* **RECORDS FOR THE EXERCISE**:
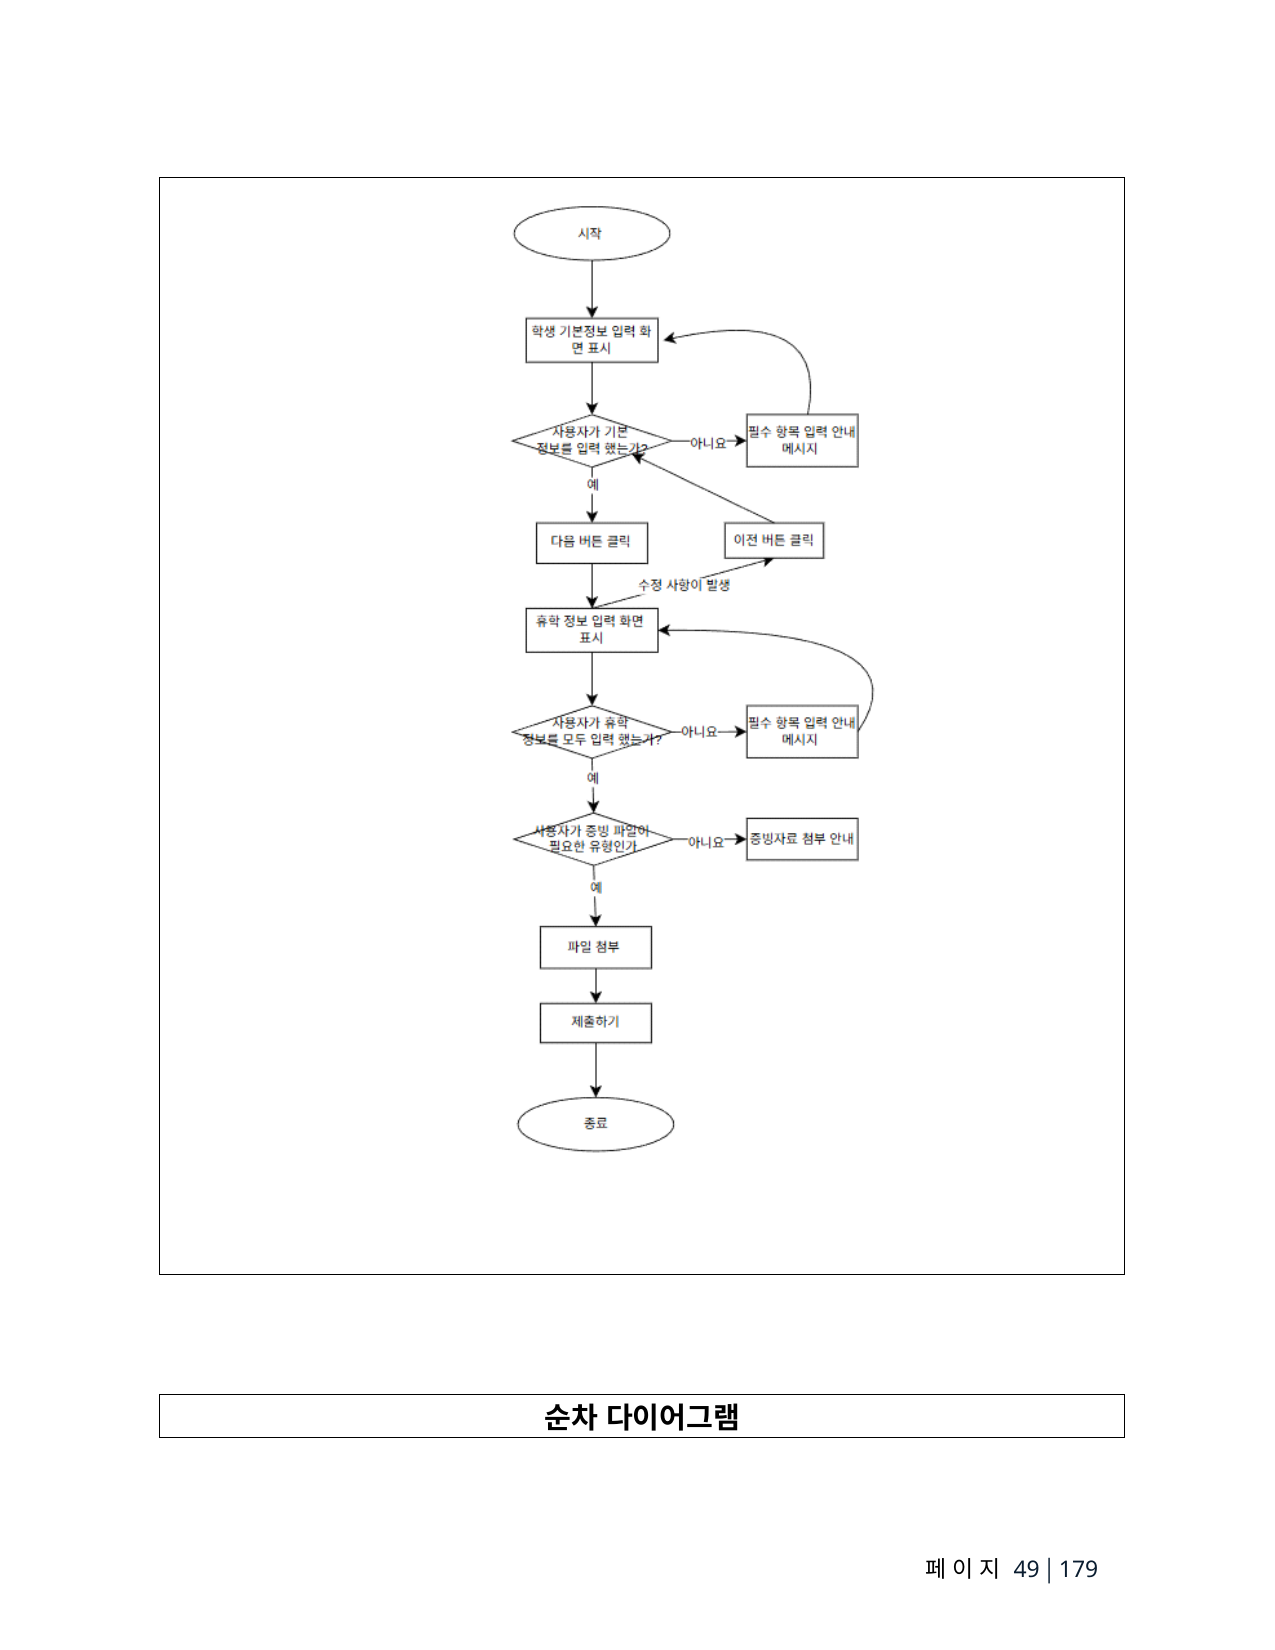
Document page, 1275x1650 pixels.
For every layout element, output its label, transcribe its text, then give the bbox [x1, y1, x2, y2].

table_header 순차 다이어그램 [160, 1395, 1124, 1437]
picture [208, 178, 1075, 1217]
table_cell [160, 178, 1124, 1274]
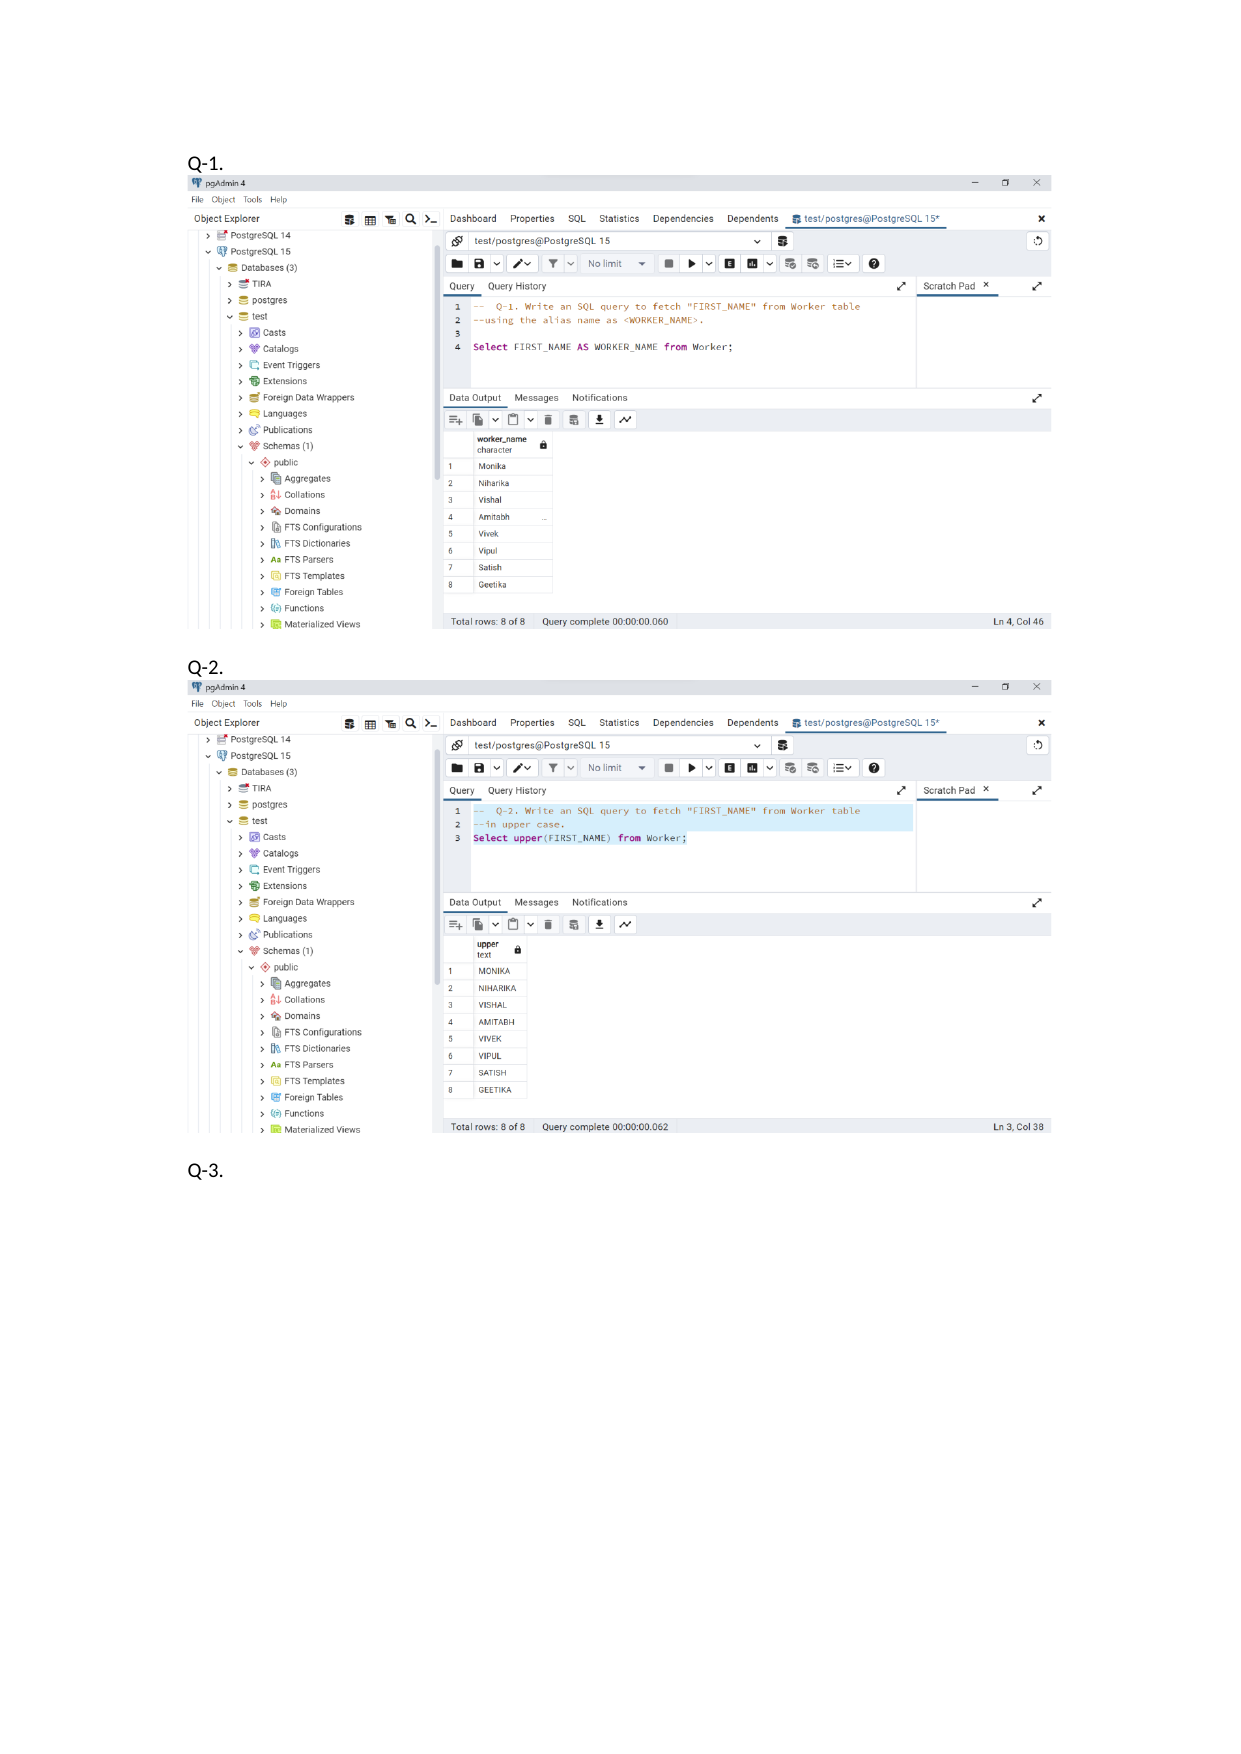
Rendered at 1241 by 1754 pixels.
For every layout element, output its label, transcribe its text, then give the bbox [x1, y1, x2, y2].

* **WORK TO BE COMPLETED**: Only the lines with the string "pixels" are wanted; pick them out of the records above and copy them.

* **EXPECTED ANSWER**:
Document page, 1275x1650 pixels.
Rendered at 1241 by 1754 pixels.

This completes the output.